Sunday, July 10, 2022

Catherine the Great Selected Letters Translated with an Introduction and Notes by Andrew Kahn and Kelsey Rubin-Detlev

 Catherine the Great Selected


Letters Translated with an Introduction and Notes by Andrew Kahn and Kelsey Rubin-Detlev is an Oxford Classics released by the beloved publishing house in 2018.

Immense, important character, this Empress changed the face of Russia for better. She started her reign in 1762 for dying in 1796. 

Legislator, diplomat during the Seven Years War, she played also an active role the years that followed the French Revolution and a new order. 

Having lived in a period of great literary fertility, she was a woman of literary ambition and a voracious letter-writer. 

Letter-writing for Catherine meant a sort of autobiography and a literary delight.

Catherine although assisted by some people, always replied personally to monarchs and diplomats. Her correspondence included generals, aristocrats and doctors. Catherine wrote to 220 people during her existence. If we consider that the Russian court took in consideration correspondence with 400 people, the work of letter-writing of Catherine has been simply amazing. 

It's also thanks to the correspondence with a lot of people that we can understand the complexity of her character. At that time letter-writing was the direct reflection of the literary fertility caused hy the High Enlightenment. Born Princess Sophia Augusta Fredericka of Anhalt-Zerbst, she left for Russia in 1744 to marry Karl Peter Ulrich Holstein-Gottorf, future Emperor Peter III.


This man was the son of Peter the Great and named future emperor of Russia by the aunt Elizabeth Petrovna. Sophia, after the acceptance of the Ortodox religion became at court Ekaterina Alkseevna.  

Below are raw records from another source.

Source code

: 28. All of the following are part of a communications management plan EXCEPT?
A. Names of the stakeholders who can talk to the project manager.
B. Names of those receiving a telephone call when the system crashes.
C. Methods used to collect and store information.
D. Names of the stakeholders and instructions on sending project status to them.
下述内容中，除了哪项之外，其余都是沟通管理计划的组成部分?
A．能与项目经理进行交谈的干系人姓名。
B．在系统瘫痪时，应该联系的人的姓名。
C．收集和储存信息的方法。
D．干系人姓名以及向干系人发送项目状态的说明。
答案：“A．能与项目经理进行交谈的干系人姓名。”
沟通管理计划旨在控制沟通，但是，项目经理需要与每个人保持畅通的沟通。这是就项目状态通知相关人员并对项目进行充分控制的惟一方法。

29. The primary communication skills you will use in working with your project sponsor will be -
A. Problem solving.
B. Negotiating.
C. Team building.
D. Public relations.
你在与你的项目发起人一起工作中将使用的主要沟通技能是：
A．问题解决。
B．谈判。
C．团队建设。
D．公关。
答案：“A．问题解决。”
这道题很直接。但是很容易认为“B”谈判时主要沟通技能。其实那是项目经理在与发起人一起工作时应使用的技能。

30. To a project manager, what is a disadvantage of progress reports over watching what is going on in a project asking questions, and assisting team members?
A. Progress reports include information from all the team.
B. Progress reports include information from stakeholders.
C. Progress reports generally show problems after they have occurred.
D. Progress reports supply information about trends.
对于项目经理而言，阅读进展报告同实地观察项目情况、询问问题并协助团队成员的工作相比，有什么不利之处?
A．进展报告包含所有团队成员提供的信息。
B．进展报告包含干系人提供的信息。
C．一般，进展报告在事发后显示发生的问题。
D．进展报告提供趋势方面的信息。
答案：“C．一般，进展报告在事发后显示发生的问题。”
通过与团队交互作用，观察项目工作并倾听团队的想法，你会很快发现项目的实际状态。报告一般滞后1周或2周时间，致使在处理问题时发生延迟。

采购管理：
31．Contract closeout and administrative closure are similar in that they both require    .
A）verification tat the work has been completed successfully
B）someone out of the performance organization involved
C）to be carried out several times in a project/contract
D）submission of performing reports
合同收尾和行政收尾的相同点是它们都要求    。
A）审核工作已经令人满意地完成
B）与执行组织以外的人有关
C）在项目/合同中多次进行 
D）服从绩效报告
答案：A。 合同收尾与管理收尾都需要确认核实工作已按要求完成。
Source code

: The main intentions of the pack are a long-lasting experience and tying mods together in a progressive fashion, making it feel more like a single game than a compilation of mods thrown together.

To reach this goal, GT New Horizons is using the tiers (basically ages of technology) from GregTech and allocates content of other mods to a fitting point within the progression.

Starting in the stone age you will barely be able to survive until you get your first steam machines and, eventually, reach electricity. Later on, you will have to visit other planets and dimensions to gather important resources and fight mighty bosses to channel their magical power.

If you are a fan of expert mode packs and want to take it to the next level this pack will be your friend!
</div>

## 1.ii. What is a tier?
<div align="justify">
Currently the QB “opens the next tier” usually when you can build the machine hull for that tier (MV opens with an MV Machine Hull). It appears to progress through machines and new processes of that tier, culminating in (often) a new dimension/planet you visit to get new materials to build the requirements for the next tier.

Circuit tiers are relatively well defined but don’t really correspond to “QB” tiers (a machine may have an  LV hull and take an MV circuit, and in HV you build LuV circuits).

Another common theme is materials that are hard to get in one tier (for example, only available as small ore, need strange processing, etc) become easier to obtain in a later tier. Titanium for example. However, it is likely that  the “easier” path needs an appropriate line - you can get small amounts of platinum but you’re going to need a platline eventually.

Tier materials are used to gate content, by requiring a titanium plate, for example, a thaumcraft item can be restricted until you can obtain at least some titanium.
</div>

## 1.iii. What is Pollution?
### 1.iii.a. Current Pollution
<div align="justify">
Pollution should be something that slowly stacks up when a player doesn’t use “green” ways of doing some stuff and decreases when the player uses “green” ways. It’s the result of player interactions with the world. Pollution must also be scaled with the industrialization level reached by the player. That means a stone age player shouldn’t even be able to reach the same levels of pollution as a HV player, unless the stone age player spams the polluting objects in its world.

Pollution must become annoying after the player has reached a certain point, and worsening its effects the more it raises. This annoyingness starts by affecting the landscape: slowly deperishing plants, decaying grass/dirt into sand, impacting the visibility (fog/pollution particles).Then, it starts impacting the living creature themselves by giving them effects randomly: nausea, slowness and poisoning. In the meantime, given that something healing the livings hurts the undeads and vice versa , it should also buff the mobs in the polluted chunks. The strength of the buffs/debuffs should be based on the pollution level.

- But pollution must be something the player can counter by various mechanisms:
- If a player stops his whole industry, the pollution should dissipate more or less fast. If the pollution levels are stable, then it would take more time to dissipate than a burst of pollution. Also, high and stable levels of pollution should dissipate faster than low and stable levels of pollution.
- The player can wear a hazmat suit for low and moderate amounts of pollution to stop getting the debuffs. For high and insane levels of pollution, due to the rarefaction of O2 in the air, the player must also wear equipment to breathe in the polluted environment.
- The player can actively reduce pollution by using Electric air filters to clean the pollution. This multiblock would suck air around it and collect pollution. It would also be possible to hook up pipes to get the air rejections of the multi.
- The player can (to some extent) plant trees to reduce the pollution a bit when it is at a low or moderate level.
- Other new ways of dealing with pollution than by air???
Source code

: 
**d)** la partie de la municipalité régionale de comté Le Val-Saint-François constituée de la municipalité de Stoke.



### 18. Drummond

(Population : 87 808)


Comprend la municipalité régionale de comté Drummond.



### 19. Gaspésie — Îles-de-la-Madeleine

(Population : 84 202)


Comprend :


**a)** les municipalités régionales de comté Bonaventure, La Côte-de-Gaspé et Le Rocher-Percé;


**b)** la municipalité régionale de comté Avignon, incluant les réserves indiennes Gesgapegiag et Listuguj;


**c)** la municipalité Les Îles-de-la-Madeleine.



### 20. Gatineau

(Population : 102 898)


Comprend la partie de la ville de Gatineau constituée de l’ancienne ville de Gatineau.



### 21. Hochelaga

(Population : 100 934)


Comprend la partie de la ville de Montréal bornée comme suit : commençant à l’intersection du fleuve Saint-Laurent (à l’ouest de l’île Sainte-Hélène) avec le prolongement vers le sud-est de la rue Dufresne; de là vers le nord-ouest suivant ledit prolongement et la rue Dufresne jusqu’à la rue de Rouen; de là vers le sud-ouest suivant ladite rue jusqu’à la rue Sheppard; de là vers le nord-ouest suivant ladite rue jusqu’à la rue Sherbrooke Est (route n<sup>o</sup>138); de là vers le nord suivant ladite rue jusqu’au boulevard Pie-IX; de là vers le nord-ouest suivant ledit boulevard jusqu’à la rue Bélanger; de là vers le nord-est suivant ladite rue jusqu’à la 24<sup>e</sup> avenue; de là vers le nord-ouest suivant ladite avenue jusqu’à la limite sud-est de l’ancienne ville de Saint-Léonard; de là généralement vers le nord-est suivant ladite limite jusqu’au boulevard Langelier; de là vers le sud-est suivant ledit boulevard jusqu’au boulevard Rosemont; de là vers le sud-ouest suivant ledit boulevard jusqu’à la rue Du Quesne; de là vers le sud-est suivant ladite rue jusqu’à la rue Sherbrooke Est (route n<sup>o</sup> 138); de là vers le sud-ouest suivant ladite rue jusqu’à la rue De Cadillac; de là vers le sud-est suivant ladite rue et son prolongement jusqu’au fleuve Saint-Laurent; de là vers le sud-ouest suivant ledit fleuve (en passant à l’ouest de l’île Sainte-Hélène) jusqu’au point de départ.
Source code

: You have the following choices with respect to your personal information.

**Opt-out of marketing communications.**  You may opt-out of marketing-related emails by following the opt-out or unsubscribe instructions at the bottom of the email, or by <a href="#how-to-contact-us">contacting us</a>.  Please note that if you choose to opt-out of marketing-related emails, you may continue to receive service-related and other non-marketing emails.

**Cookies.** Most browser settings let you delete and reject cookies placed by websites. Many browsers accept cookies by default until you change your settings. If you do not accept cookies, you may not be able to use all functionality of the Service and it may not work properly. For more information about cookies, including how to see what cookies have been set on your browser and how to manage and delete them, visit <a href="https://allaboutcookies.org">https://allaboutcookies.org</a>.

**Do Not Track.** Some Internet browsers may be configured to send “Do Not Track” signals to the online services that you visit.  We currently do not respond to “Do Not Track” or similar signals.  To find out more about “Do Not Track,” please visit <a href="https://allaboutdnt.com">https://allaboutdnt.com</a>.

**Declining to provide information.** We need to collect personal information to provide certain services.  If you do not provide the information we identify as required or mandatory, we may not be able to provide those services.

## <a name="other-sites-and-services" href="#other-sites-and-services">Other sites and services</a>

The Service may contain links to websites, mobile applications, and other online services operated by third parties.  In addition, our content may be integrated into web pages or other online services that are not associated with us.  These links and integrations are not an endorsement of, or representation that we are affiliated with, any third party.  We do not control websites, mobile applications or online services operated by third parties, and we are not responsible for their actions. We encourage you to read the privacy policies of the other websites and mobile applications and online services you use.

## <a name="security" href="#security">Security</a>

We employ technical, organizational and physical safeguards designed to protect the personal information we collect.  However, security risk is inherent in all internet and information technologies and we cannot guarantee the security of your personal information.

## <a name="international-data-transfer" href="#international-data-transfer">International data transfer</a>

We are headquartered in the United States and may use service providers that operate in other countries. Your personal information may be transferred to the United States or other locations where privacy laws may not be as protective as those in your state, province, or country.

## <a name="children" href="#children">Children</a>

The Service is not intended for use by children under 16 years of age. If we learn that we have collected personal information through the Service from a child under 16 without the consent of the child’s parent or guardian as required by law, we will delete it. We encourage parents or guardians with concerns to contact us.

It wasn't at all a happy marriage the one of Catherine with Peter III: she also didn't find a gentle environment at court at first. With the time she became a self-made woman. After that Peter III was removed from the throne she consolidated her position, modernizing Russian institutions, governance. Catherine conquered during her reign Ottoman lands, annexed Crimea, and many more lands. 

Divided in six parts and treated chronologically, these letters wants to be also a historical trace pretty real, of the Empress.


Enjoy the reading!


Highly recommended book.


I thank Oxford Press for the copy of the book.